(DATA Opens)
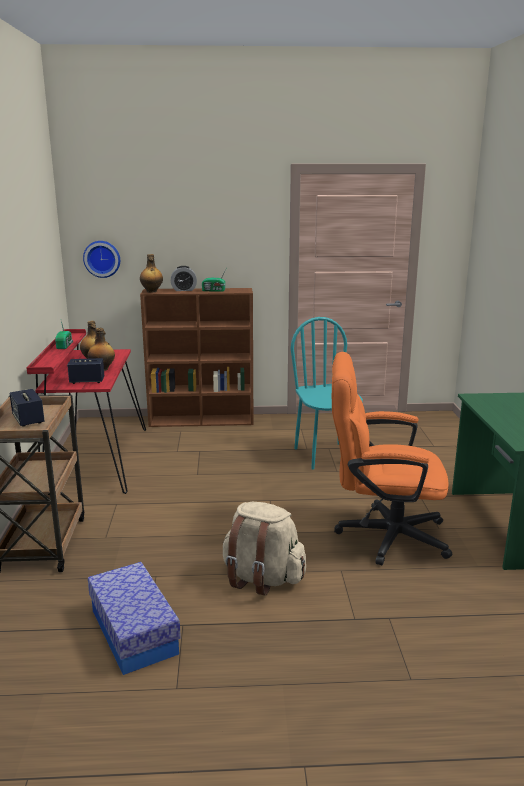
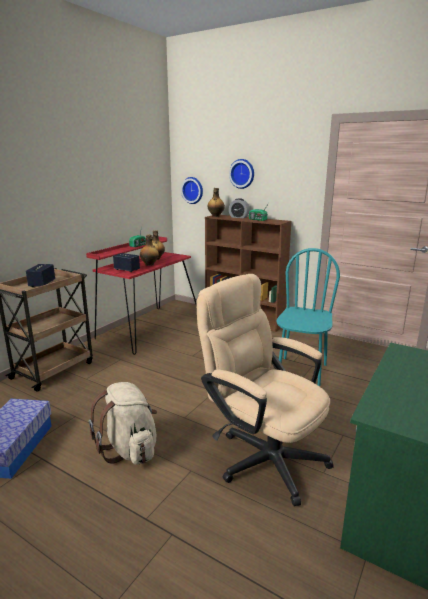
camera: 35 degrees right, 0 degrees up
(179, 233) = (242, 173): none -> wall clock
(381, 535) = (262, 455): orange office chair -> beige office chair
(DATA Closes)
WHAT YOU WILL DO
Print the data above exactly; drop every picture.

ANSWER SECTION
camera: 35 degrees right, 0 degrees up
(179, 233) = (242, 173): none -> wall clock
(381, 535) = (262, 455): orange office chair -> beige office chair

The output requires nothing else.